Drop in commodities, end of 'Chinese exceptionalism' to create new challenges

Emerging markets have seen steady growth over the past two decades, as the rise of China as a superpower and the emergence of India as a major world player has lifted the valuation of emerging markets.
However, Ashish Dewan suggests that the previous insulation from volatility seen in developed markets could soon be dimming for emerging markets. Dewan, senior investment strategist at Vanguard, points to China’s recent economic hiccups and a potential end to previous commodity booms that spurred emerging markets in the past.
“We don't see earnings growth as being as robust going forward as it was in the last two decades,” he said. “In the last two decades, we saw very strong earnings in emerging markets. And there were two reasons for that. The first reason was China exceptionalism. And the second reason was strong commodities.”
The Vanguard FTSE Emerging Markets ETF is weighted heavily in Asia, with China, India and Taiwan making up over 70 per cent of the ETF’s fund. With China and Taiwan playing such a crucial role in the performance of emerging markets as a whole, Dewan cautioned that geopolitical tensions in the South China Sea could further complicate growth in emerging markets.
Strength in the commodity sector has in the past largely shielded Asian emerging markets from inflation, though this is changing as local economies become more service and consumer-oriented, according to Dewan. He says this could leave the emerging markets increasingly vulnerable to the impacts of inflation, particularly if tariffs are elevated and inflation remains persistent.
Dewan suggests that investors should still hold emerging markets, but think about keeping it as a minor component of their portfolios. He says the fundamental benefits of emerging markets – including the possibility of navigating away from other markets’ volatility – remain, even if he is not as bullish on emerging markets now compared to the past.
“Emerging markets are going to bring some correlation benefits in investors’ portfolios, so they add diversification,” he said. “And even though the individual volatility of the asset class might be high, it can dampen total portfolio volatility because of the non-perfect correlation between emerging markets and other markets. So we advise our clients to still have an allocation to emerging markets.”
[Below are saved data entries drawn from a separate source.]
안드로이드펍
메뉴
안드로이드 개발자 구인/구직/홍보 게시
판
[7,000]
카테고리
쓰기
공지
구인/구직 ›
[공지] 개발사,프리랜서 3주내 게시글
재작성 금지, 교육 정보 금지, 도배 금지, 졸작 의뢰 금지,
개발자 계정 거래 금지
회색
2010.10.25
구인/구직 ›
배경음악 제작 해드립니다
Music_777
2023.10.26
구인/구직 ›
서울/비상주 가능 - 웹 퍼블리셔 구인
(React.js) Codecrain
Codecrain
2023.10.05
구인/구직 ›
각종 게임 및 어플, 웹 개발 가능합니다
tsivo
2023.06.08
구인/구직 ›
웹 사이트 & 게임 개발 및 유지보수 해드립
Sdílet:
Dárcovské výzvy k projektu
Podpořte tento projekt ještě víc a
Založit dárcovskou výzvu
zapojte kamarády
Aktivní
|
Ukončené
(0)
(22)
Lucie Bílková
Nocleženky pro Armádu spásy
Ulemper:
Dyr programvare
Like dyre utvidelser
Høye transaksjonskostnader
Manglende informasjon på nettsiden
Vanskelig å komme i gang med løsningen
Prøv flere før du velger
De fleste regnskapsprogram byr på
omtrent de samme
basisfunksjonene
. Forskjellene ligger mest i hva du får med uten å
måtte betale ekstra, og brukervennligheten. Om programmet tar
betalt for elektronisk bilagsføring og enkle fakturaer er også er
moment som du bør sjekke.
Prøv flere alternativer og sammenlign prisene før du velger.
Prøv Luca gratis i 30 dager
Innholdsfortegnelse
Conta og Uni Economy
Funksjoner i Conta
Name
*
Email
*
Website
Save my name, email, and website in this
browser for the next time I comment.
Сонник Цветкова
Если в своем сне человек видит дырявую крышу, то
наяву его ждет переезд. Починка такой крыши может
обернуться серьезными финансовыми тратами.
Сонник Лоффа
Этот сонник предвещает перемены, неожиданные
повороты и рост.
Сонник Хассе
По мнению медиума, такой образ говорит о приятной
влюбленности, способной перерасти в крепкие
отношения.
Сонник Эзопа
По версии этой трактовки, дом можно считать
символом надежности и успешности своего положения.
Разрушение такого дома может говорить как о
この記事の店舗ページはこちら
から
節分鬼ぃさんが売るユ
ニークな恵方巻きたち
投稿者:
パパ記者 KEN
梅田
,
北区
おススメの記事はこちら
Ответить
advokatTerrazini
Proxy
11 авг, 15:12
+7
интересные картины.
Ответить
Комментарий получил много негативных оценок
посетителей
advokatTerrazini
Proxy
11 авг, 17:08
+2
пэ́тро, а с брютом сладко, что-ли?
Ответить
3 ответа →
Since Trump announced his sweeping tariff policies in February, investors have left US markets in droves to seek safety from the volatility and uncertainty caused by the president’s tariffs. And while this development would on the surface seem to give significant tailwinds to emerging markets, Dewan suggests that investment opportunities look brighter in developed Ex-US markets such as the EU, the UK and Japan. He points to the breaking of Germany’s debt barriers for defence spending, and says that while Ex-US markets do not see the same boosts from the technology sector, their earnings and growth prospects are still higher than those of emerging markets.
“What we see in the developed Ex US market is that balance sheets and income statements for firms actually have a lot of room to grow. So given all those tailwinds, we are more optimistic about developed Ex-US than emerging markets,” he said.
China’s trade dispute with the US has taken centre stage in recent months, though Dewan points to difficult trade relations with countries around the world, including Canada. He says that if other major economies decide to change their trade relations with China, it will cause a dilemma of excess capacity with nowhere to send goods. Dewan also notes China’s aging population and decreasing consumer spending due to economic struggles from its real estate crisis, which has been ongoing since the default of Evergrande Group in 2021.
“US economy hiking tariffs, that's all been front and centre of the news. But what if other economies start having higher tariffs on China?” he said. “Because now China has all this excess capacity, and they can't really sell all that excess capacity, because the US is no longer a reliable trade partner.”
With regards to India – which makes up 22 per cent of Vanguard’s ETF – Dewan suggests there are both signs of strength and weakness in the world’s most populated country. A growing middle class, young population and implementation of tech have bolstered the country’s value, while it has also is less reliant on global trade than China given its massive consumer demand. However, Dewan emphasizes the challenges created by a largely disjointed nation where states tend to act in an isolationist fashion, while regulatory barriers also remain burdensome.
“The Indian states push their own initiatives forward and they don't work in unison as a strong country,” he said. “But there's tailwinds too. There's a very strong, growing middle class and been on the forefront of adopting a lot of technological initiatives.”